Policy-based networking generally refers to a mix of network management tools and switch smarts, designed to assign priority to and monitor network traffic. During the late 1990s, the network industry thought policy-based networking would be required to support real-time traffic like voice or video. Real-time network traffic, however, has yet to explode, and on networks that do run real-time traffic, it’s often easier to throw more bandwidth at any congestion problems than it is to manage the network traffic beyond the assigning of priority queues.
Now Enterasys believes it has found a new need for policy-based networking: security. And the company feels its combination of network management tools and security-centric Application Specific Integrated Circuits (ASICs) running proprietary algorithms gives it a leg up on competitors.

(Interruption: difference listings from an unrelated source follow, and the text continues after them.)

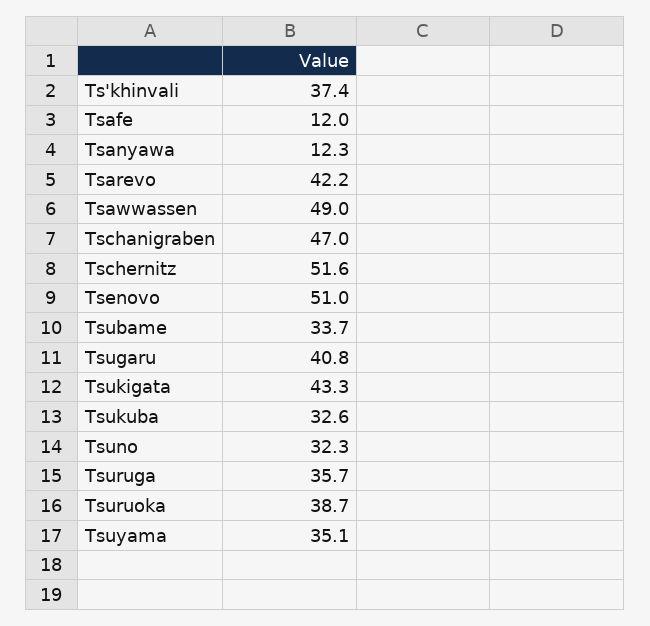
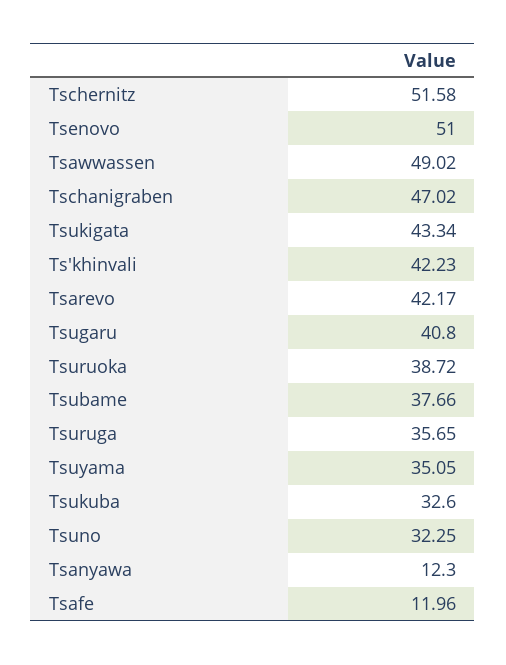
  {
-   "Ts'khinvali": 37.4,
+   "Ts'khinvali": 42.23,
    "Tsafe": 11.96,
    "Tsanyawa": 12.3,
    "Tsarevo": 42.17,
    "Tsawwassen": 49.02,
    "Tschanigraben": 47.02,
    "Tschernitz": 51.58,
    "Tsenovo": 51,
-   "Tsubame": 33.7,
+   "Tsubame": 37.66,
    "Tsugaru": 40.8,
    "Tsukigata": 43.34,
    "Tsukuba": 32.6,
    "Tsuno": 32.25,
    "Tsuruga": 35.65,
    "Tsuruoka": 38.72,
    "Tsuyama": 35.05
  }

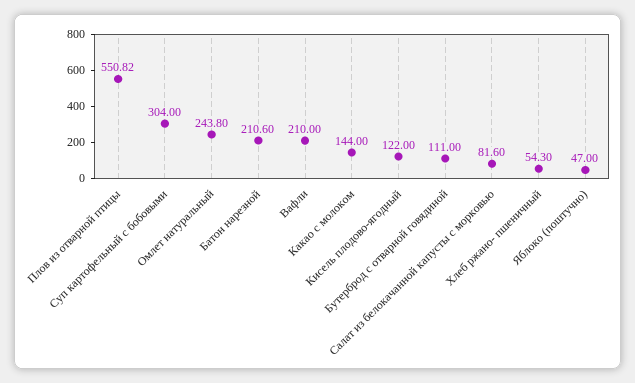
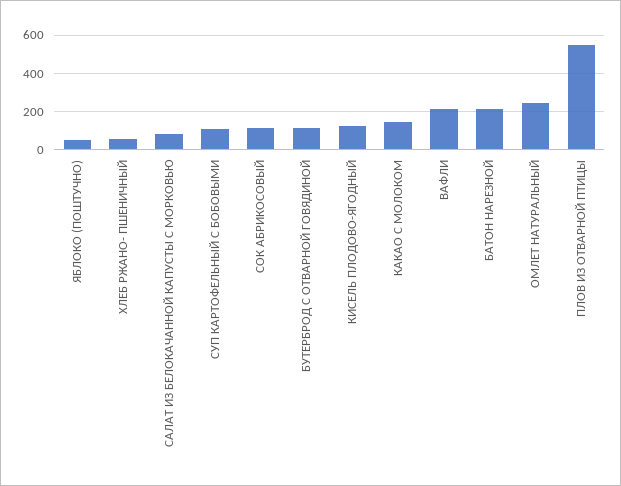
  {
    "Плов из отварной птицы": 550.82,
-   "Суп картофельный с бобовыми": 304,
+   "Суп картофельный с бобовыми": 100,
    "Омлет натуральный": 243.8,
    "Батон нарезной": 210.6,
    "Вафли": 210,
    "Какао с молоком": 144,
    "Кисель плодово-ягодный": 122,
    "Бутерброд с отварной говядиной": 111,
    "Салат из белокачанной капусты с морковью": 81.6,
    "Хлеб ржано- пшеничный": 54.3,
-   "Яблоко (поштучно)": 47
+   "Яблоко (поштучно)": 47,
+   "СОК АБРИКОСОВЫЙ": 100
  }

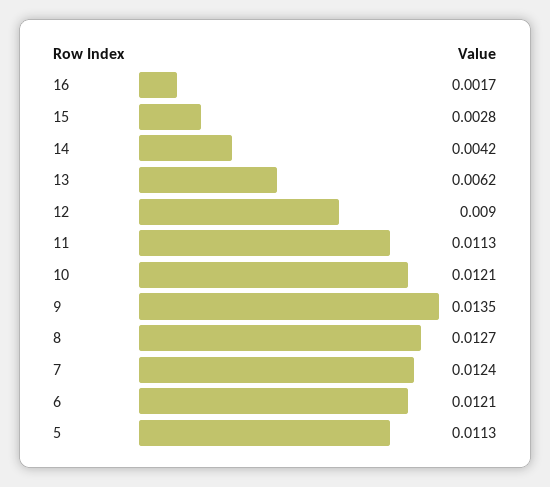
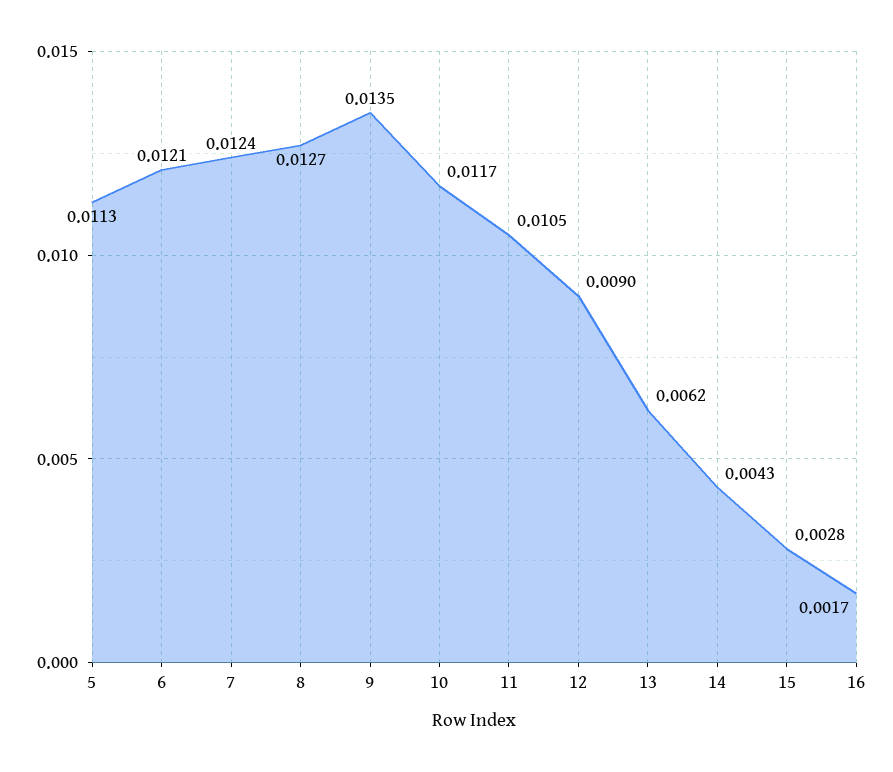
  {
    "16": 0.0017,
    "15": 0.0028,
-   "14": 0.0042,
+   "14": 0.0043,
    "13": 0.0062,
    "12": 0.009,
-   "11": 0.0113,
+   "11": 0.0105,
-   "10": 0.0121,
+   "10": 0.0117,
    "9": 0.0135,
    "8": 0.0127,
    "7": 0.0124,
    "6": 0.0121,
    "5": 0.0113
  }

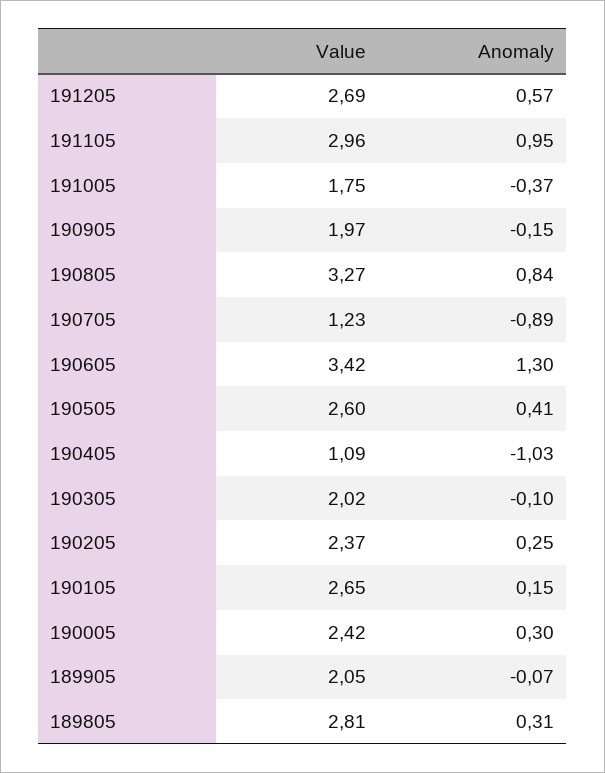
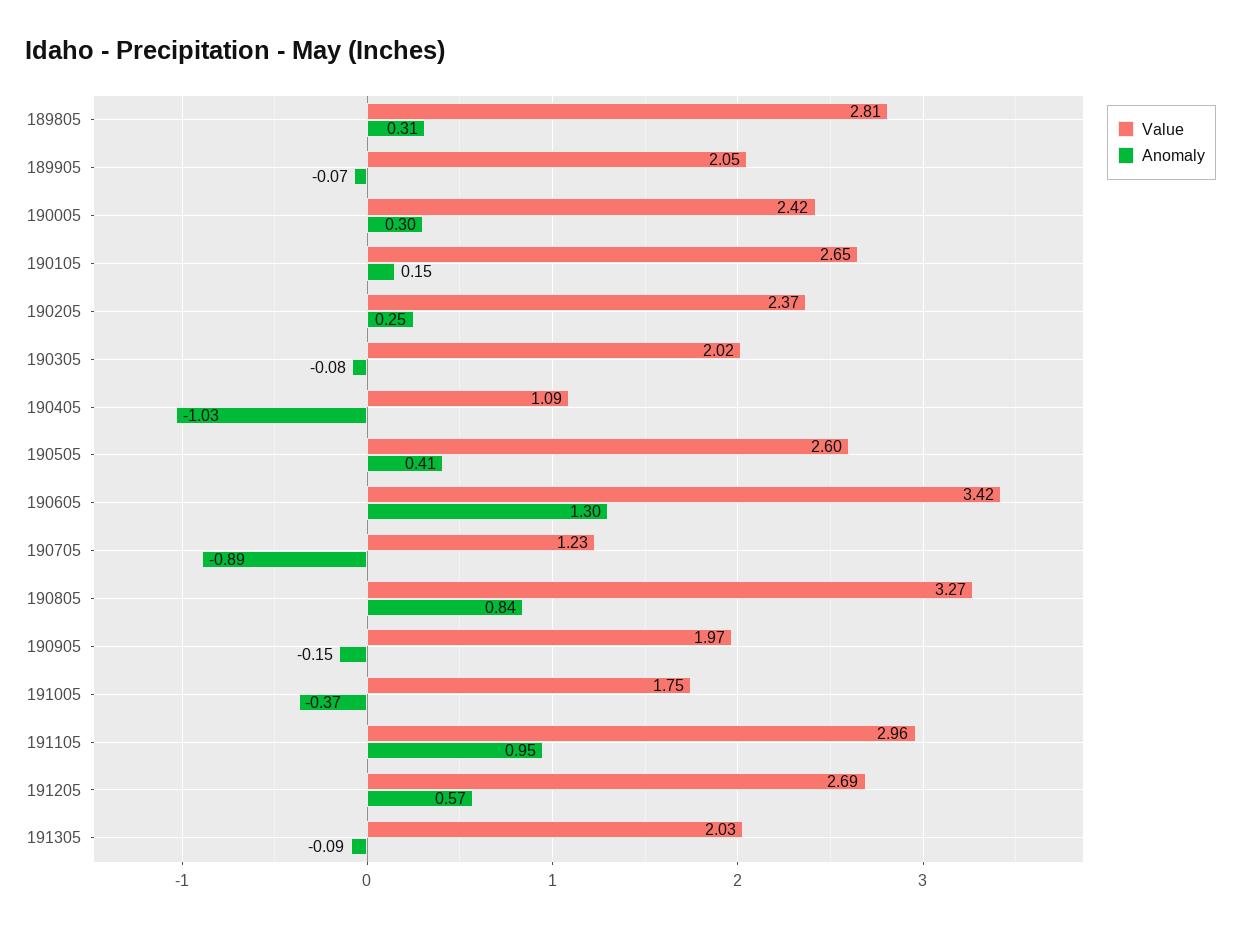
  {
    "Value": {
      "191205": 2.69,
      "191105": 2.96,
      "191005": 1.75,
      "190905": 1.97,
      "190805": 3.27,
      "190705": 1.23,
      "190605": 3.42,
      "190505": 2.6,
      "190405": 1.09,
      "190305": 2.02,
      "190205": 2.37,
      "190105": 2.65,
      "190005": 2.42,
      "189905": 2.05,
-     "189805": 2.81
+     "189805": 2.81,
+     "191305": 2.03
    },
    "Anomaly": {
      "191205": 0.57,
      "191105": 0.95,
      "191005": -0.37,
      "190905": -0.15,
      "190805": 0.84,
      "190705": -0.89,
      "190605": 1.3,
      "190505": 0.41,
      "190405": -1.03,
-     "190305": -0.1,
+     "190305": -0.08,
      "190205": 0.25,
      "190105": 0.15,
      "190005": 0.3,
      "189905": -0.07,
-     "189805": 0.31
+     "189805": 0.31,
+     "191305": -0.09
    }
  }

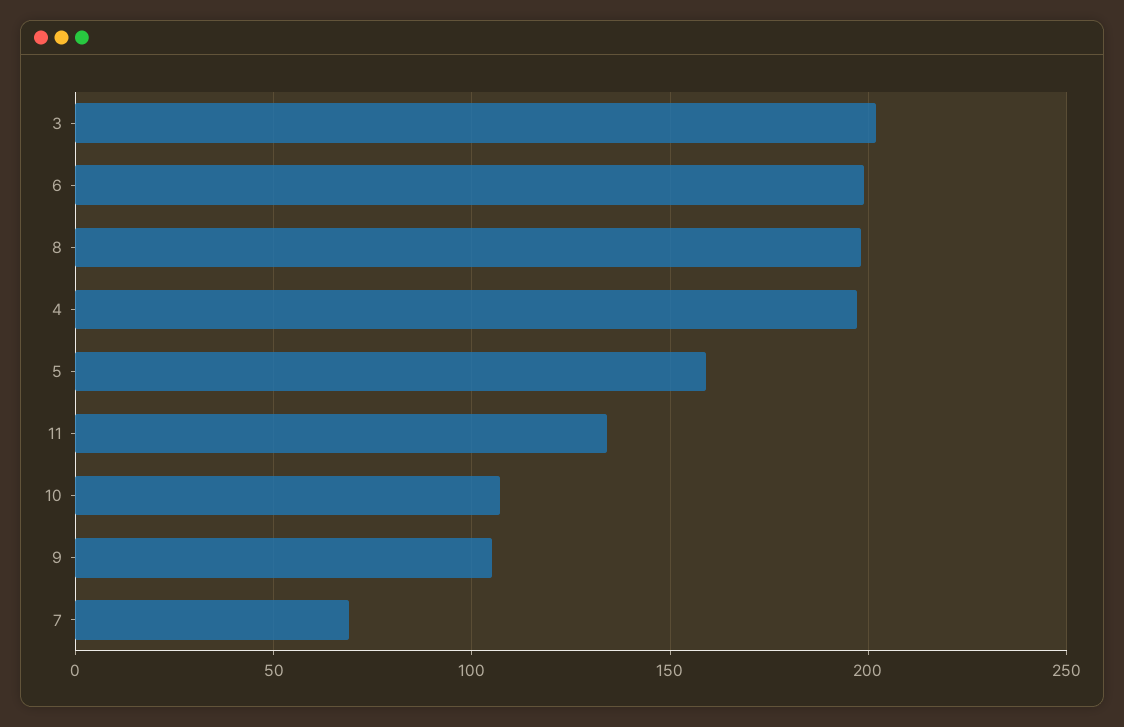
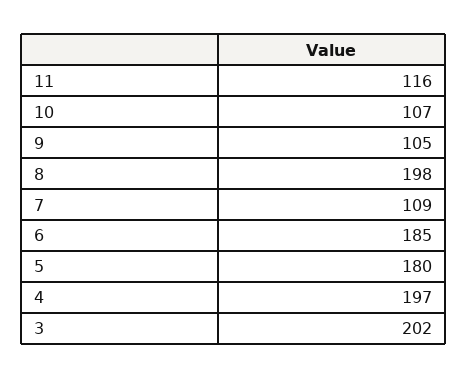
  {
    "3": 202,
-   "6": 200,
+   "6": 185,
    "8": 198,
    "4": 197,
-   "5": 160,
+   "5": 180,
-   "11": 135,
+   "11": 116,
    "10": 107,
    "9": 105,
-   "7": 70
+   "7": 109
  }

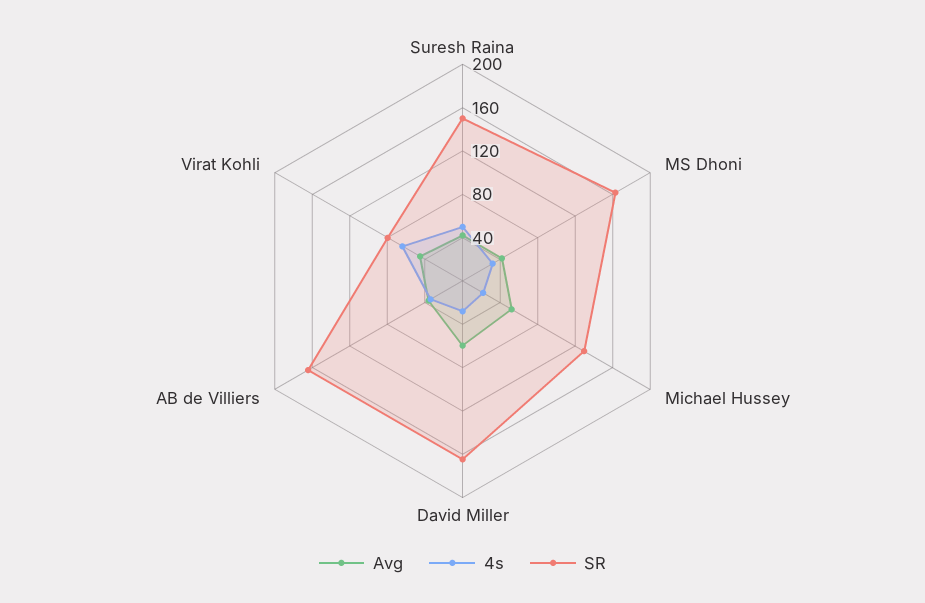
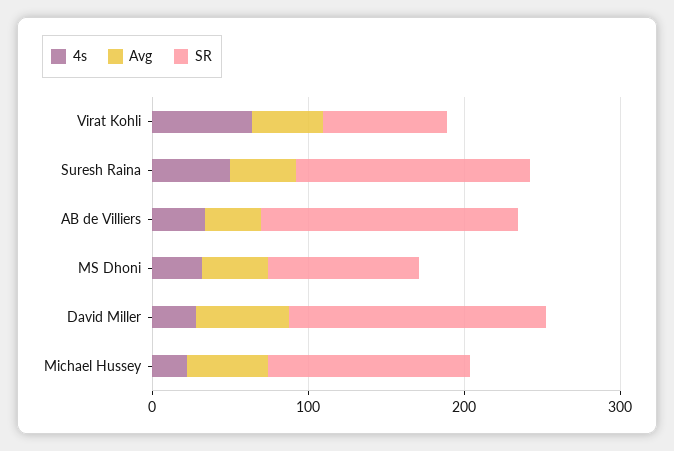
  {
    "Avg": {
      "Suresh Raina": 40,
      "MS Dhoni": 40,
      "Michael Hussey": 50,
      "David Miller": 60,
      "AB de Villiers": 40,
      "Virat Kohli": 50
    },
    "4s": {
      "Suresh Raina": 50,
      "MS Dhoni": 30,
      "Michael Hussey": 20,
      "David Miller": 30,
      "AB de Villiers": 30,
      "Virat Kohli": 60
    },
    "SR": {
      "Suresh Raina": 150,
-     "MS Dhoni": 160,
+     "MS Dhoni": 100,
      "Michael Hussey": 130,
      "David Miller": 160,
      "AB de Villiers": 160,
      "Virat Kohli": 80
    }
  }

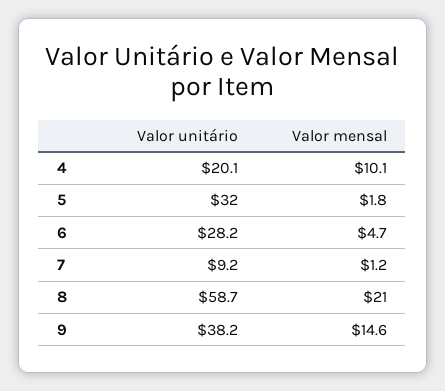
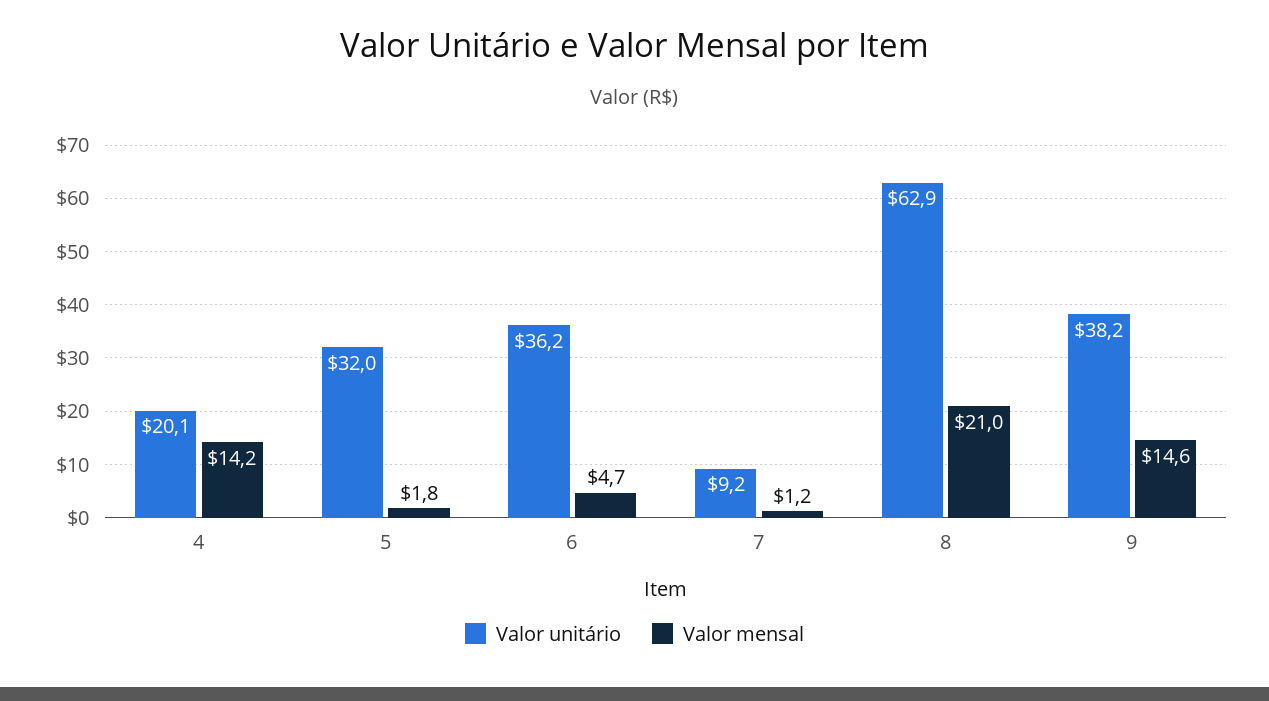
  {
    "Valor unitário": {
      "4": 20.1,
      "5": 32,
-     "6": 28.2,
+     "6": 36.2,
      "7": 9.2,
-     "8": 58.7,
+     "8": 62.9,
      "9": 38.2
    },
    "Valor mensal": {
-     "4": 10.1,
+     "4": 14.2,
      "5": 1.8,
      "6": 4.7,
      "7": 1.2,
      "8": 21,
      "9": 14.6
    }
  }

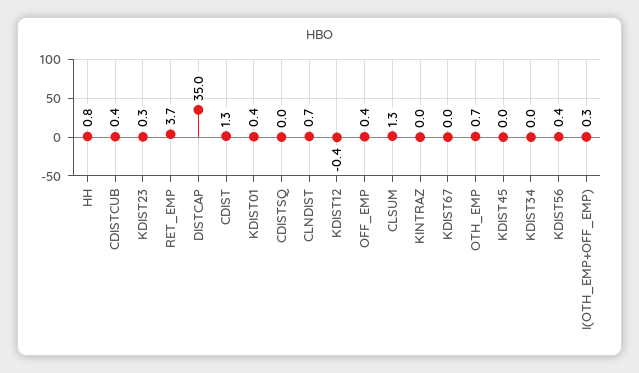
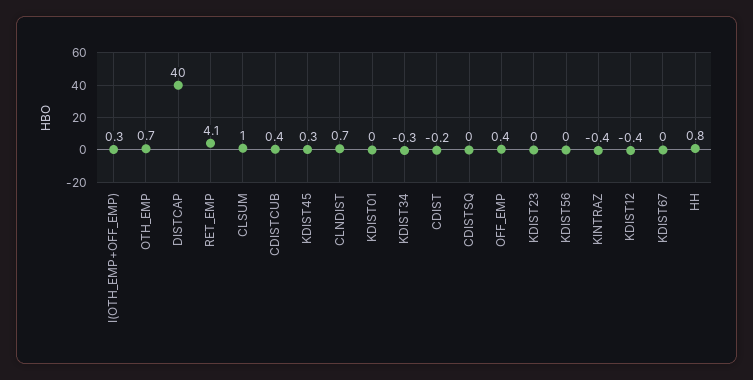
  {
    "HH": 0.8,
    "CDISTCUB": 0.4,
-   "KDIST23": 0.3,
+   "KDIST23": 0,
-   "RET_EMP": 3.7,
+   "RET_EMP": 4.1,
-   "DISTCAP": 35,
+   "DISTCAP": 40,
-   "CDIST": 1.3,
+   "CDIST": -0.2,
-   "KDIST01": 0.4,
+   "KDIST01": 0,
    "CDISTSQ": 0,
    "CLNDIST": 0.7,
    "KDIST12": -0.4,
    "OFF_EMP": 0.4,
-   "CLSUM": 1.3,
+   "CLSUM": 1,
-   "KINTRAZ": 0,
+   "KINTRAZ": -0.4,
    "KDIST67": 0,
    "OTH_EMP": 0.7,
-   "KDIST45": 0,
+   "KDIST45": 0.3,
-   "KDIST34": 0,
+   "KDIST34": -0.3,
-   "KDIST56": 0.4,
+   "KDIST56": 0,
    "I(OTH_EMP+OFF_EMP)": 0.3
  }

What Enterasys means by security is more than just setting up user profiles and assigning permissions in a Lightweight Directory Access Protocol (LDAP) database. It includes monitoring traffic flows, identifying unusual patterns and isolating trouble spots before they spread to other parts of the network, according to the firm.
With government privacy regulations such as the Personal Information Protection and Electronic Documents Act (PIPEDA) in Canada and the Health Insurance Portability and Accountability Act (HIPAA) in the U.S. coming into effect, there are serious legal and financial ramifications for enterprises that don’t have proper network security in place, Roese noted. Companies that want to conduct business securely are going to have to lock down their networks from within and without, he said.
As part of the security strategy, Enterasys unveiled a new product called Dynamic Intrusion Response, which is designed to allow customers to implement an automated system for intrusion detection, network management and intrusion response. Dynamic Intrusion Detection uses a combination of Enterasys’s Dragon intrusion defence system, NetSight Atlas network management system and a policy-based network infrastructure.
Enterasys also announced a partnership with network services provider Lucent Worldwide Services designed to deliver Enterasys Secure Networks to enterprise customers and a global awareness campaign centred around Secure Networks.
Dan McLean, an analyst with research firm IDC Canada Ltd. in Toronto, said security is a good focus for Enterasys.
“Their reputation and their history is that of a company that is really good on the technology side,” he said. “So security is a good fit, because it’s a technology subject.”
Other infrastructure vendors will also push security, McLean noted, so Enterasys won’t have an easy time differentiating themselves.
“All of them will say they can provide secure networks,” McLean said. “Enterasys, to their credit, is saying they can provide those networks and they want to find a neutral way to prove it.”
McLean was referring to Enterasys officials’ calls to the analyst community to come up with a means to measure competing hardware vendors’ network security capabilities.